Por Gabriel Gabbiani
Mientras este domingo por la noche se desarrollaban los festejos por la Avenida 8 de Octubre (Montevideo) luego que Nacional lograra coronarse Campeón Uruguayo 2019 tras vencer 1 a 0 a Peñarol, su clásico rival, una persona aún no identificada al momento de escribir estas líneas, parapetada tras un árbol, efectuó seis disparos hacia la hinchada con un arma de fuego.
El saldo de esa demente actitud, presumiblemente concretada bajo los efectos del alcohol y las drogas, fue un hincha tricolor asesinado y otro herido.
De tal forma, un festejo quedó trunco, una vida fue segada, y la sociedad uruguaya, al menos en ciertos escenarios, tristemente ratificó que está enferma.
Muy enferma.
Y esta nueva señal llega apenas finalizada la campaña electoral, luego de meses durante los que las divergencias políticas fueron motivo suficiente para el enojo, el distanciamiento y los conflictos entre familias, amigos, compañeros de trabajo, vecinos y más. Ello a pesar de que en muchos casos no mediaran palabras ni existieran excusas ni justificativos para ello, y muchas de las supuestas agresiones jamás tuvieran lugar. De hecho, existían sólo en el imaginario de algunos seres radicales e intransigentes, predispuestos al enfrentamiento sabedores de que el otro pensaba distinto, lo que para algunos pareciera ser algo inaceptable. Y peor aún, votaba distinto, lo que parece ser algo imperdonable.
Así, durante ese lapso la discrepancia política fue el móvil para la acometida, que varió desde la comunicación no verbal, pasando por las groserías y la zafiedad, hasta la destrucción de la propiedad privada y la agresión física.
Teníamos la esperanza de que gran parte de todo eso hubiera quedado atrás.
Esperanza vana.
Lo acontecido la noche del domingo estuvo lejos de ser el corolario de toda esa dolencia social. Parecemos querer desacreditar a Charles Darwin, y para ello involucionamos permanentemente, acercándonos, en muchos aspectos, al Medioevo o, peor aún, a la Edad de Piedra. Detrás de cada acto salvaje de estos homicidas iracundos, hay otros exaltados que también son parte de la sociedad, y que avalan la violencia, la disculpan y hasta la festejan.

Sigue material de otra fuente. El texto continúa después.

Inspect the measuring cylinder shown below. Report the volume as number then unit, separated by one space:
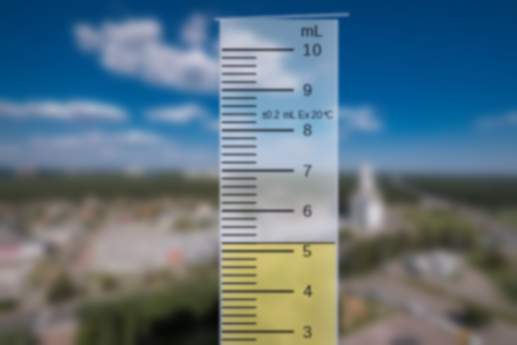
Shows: 5.2 mL
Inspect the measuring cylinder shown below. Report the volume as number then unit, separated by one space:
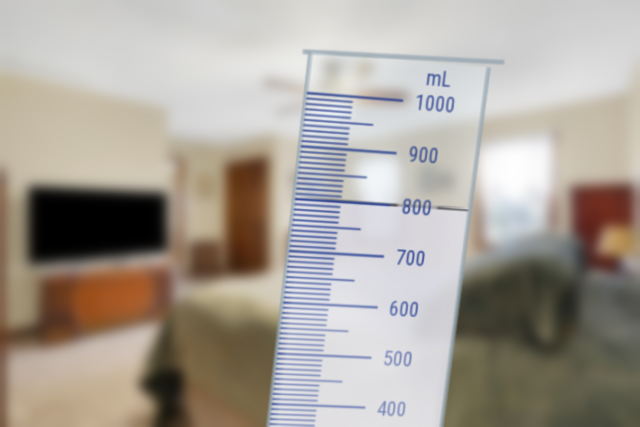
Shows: 800 mL
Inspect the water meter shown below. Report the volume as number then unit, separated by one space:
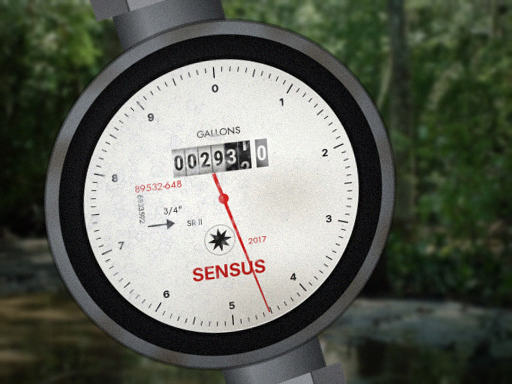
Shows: 29314.5 gal
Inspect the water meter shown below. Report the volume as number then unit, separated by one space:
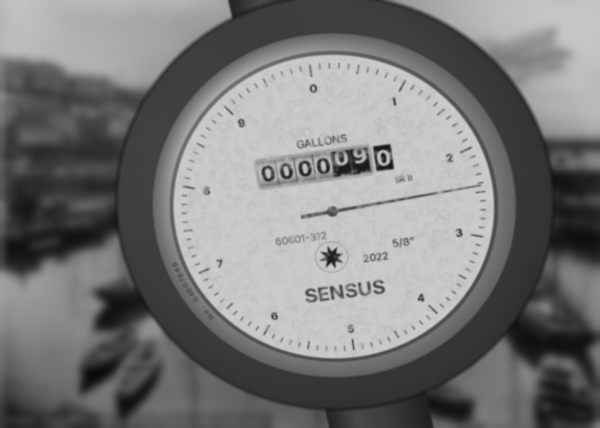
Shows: 92.4 gal
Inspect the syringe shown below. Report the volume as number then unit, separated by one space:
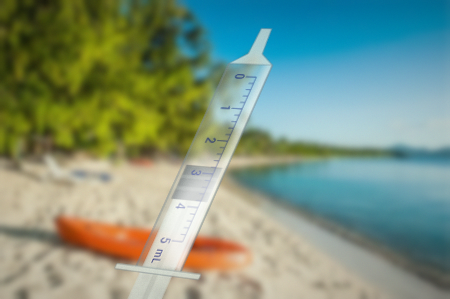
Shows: 2.8 mL
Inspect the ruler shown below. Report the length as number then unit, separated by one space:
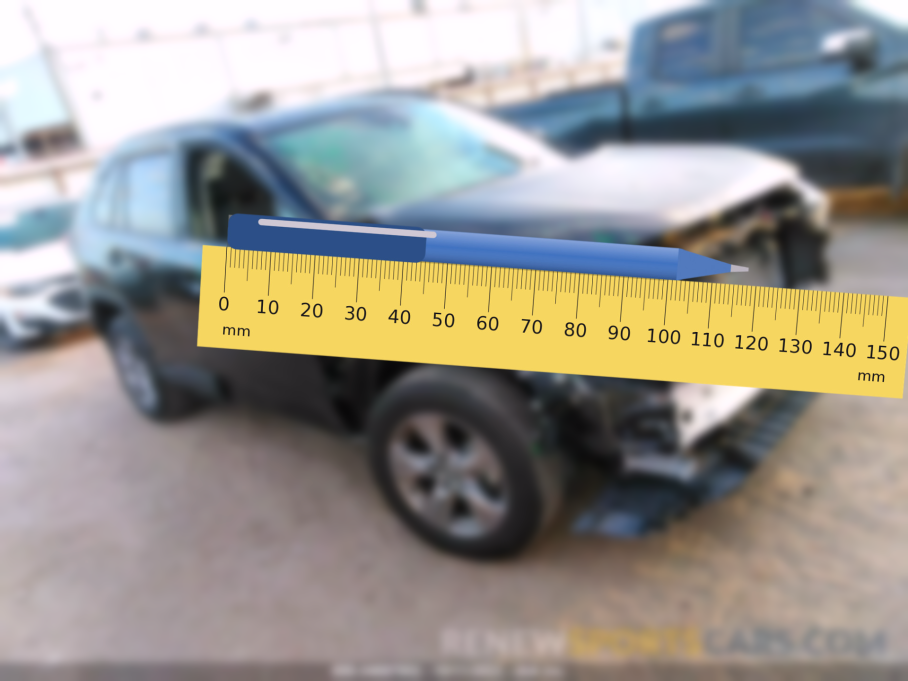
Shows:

No se trata de una camiseta, de un partido político, de una religión o de una teoría filosófica. Se trata de justificar que se insulte, se agreda y se mate. A un anciano a los golpes, a un joven a puntapiés o a una mujer a puñaladas. Da lo mismo truncar una vida para imponer la propia voluntad, para robar dinero, para comprar una lágrima de cocaína o para arruinarle el festejo a un hincha.
El objetivo es quebrantar, profanar y matar.

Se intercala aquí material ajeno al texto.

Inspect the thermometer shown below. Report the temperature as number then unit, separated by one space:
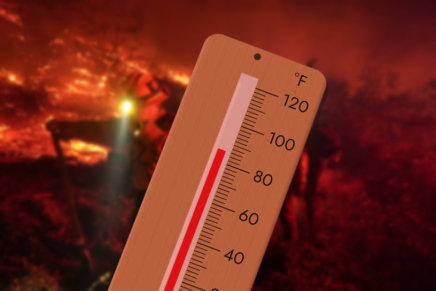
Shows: 86 °F
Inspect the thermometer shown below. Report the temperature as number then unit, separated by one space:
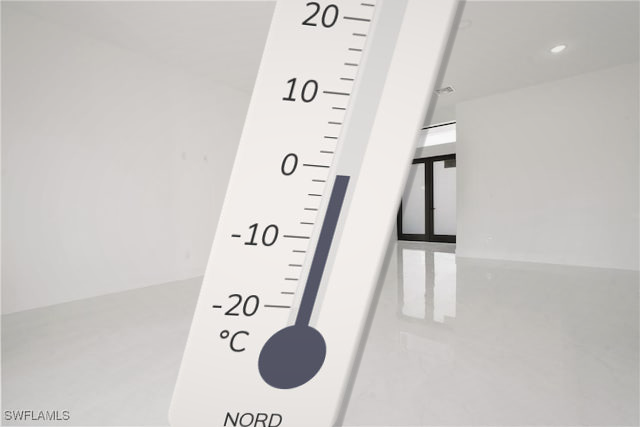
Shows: -1 °C
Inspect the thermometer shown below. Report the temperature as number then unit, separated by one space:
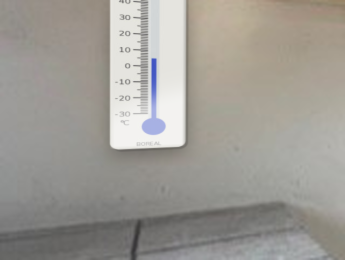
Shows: 5 °C
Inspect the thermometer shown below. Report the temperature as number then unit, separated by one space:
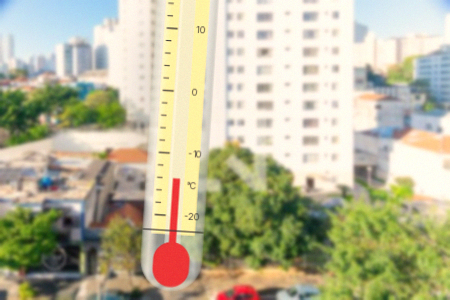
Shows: -14 °C
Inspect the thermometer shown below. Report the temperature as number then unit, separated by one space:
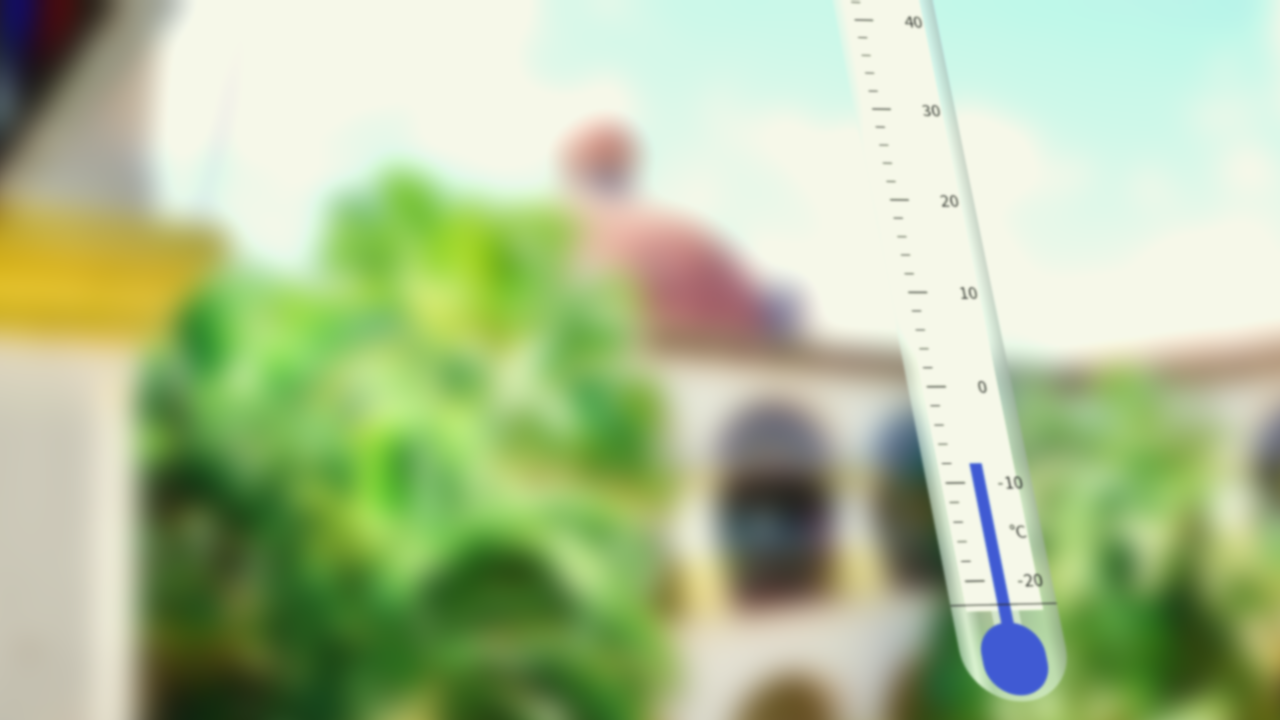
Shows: -8 °C
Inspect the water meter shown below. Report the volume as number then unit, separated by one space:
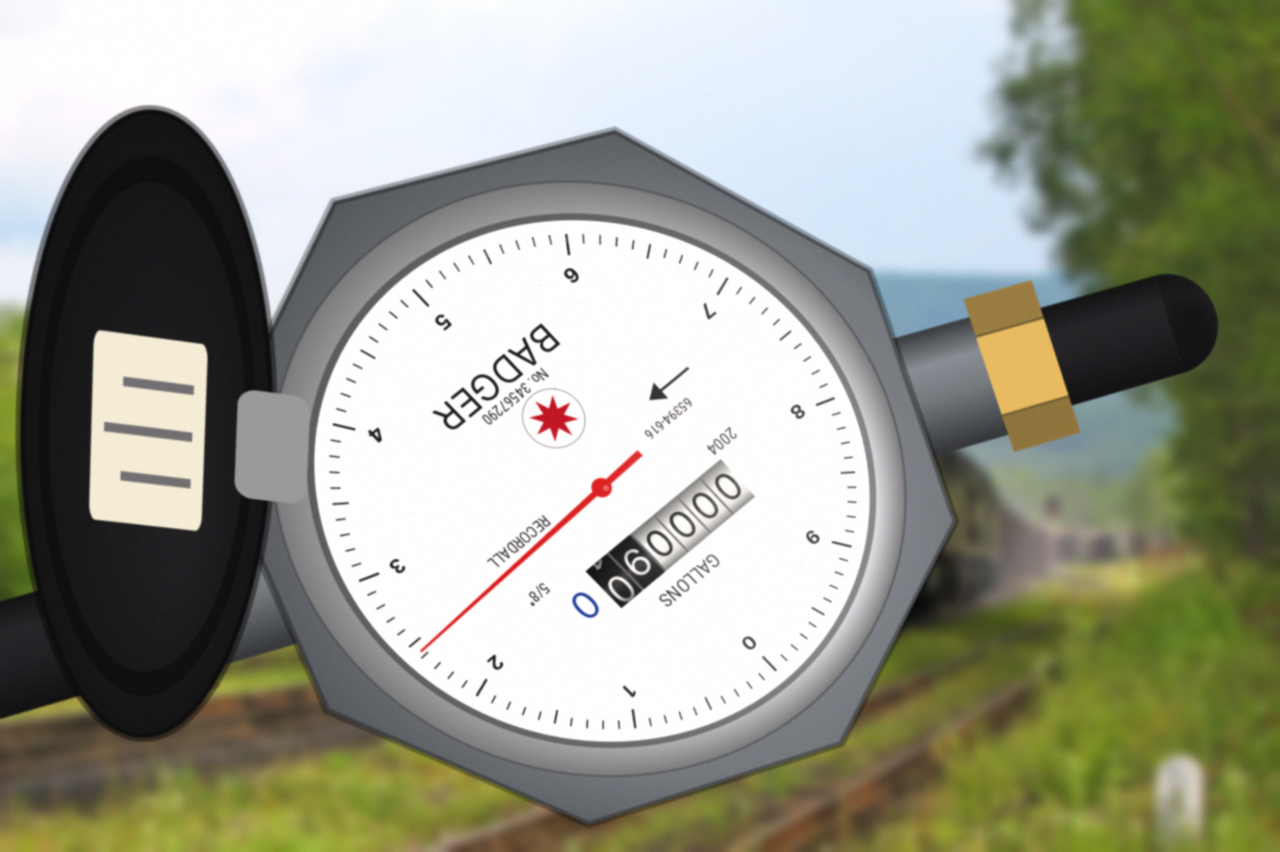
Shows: 902.4 gal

A veces pareciera que estuviéramos ante una imagen desvirtuada, una alucinación, una escena de “La Naranja Mecánica” o una sociedad distópica propia de un futuro decadente.
Pero no. Es Uruguay. Y es hoy.
Debemos comenzar por asumir la realidad. Y esa realidad, brutalmente fría y descarnada, nos grita en la cara que hoy forman parte de la sociedad uruguaya energúmenos extraviados, inadaptados, integrantes de una turba propia del circo romano, para los que el respeto y la tolerancia no existen, y el único lenguaje que entienden es el de la violencia, cimiento sobre el cual han elegido erigir sus vidas.
Se han inclinado por el horror, la intolerancia, el odio.
Reconocerlo como un hecho es la primera tarea. Tener claro que un cambio de gobierno y de jerarcas puede ayudar, pero no cambiará por sí solo sustancialmente la dolorosa realidad, es la segunda. Y la tercera, y más importante, es asumir sin recelos que hay individuos que son socialmente irrecuperables, y que elaborar las políticas necesarias para mantenerlos alejados del resto de la comunidad -lo que de ninguna manera significa acallar la violencia con más violencia- es imprescindible e inevitable. Y por encima de todo, es necesario para mantener sanos a quienes todavía lo están.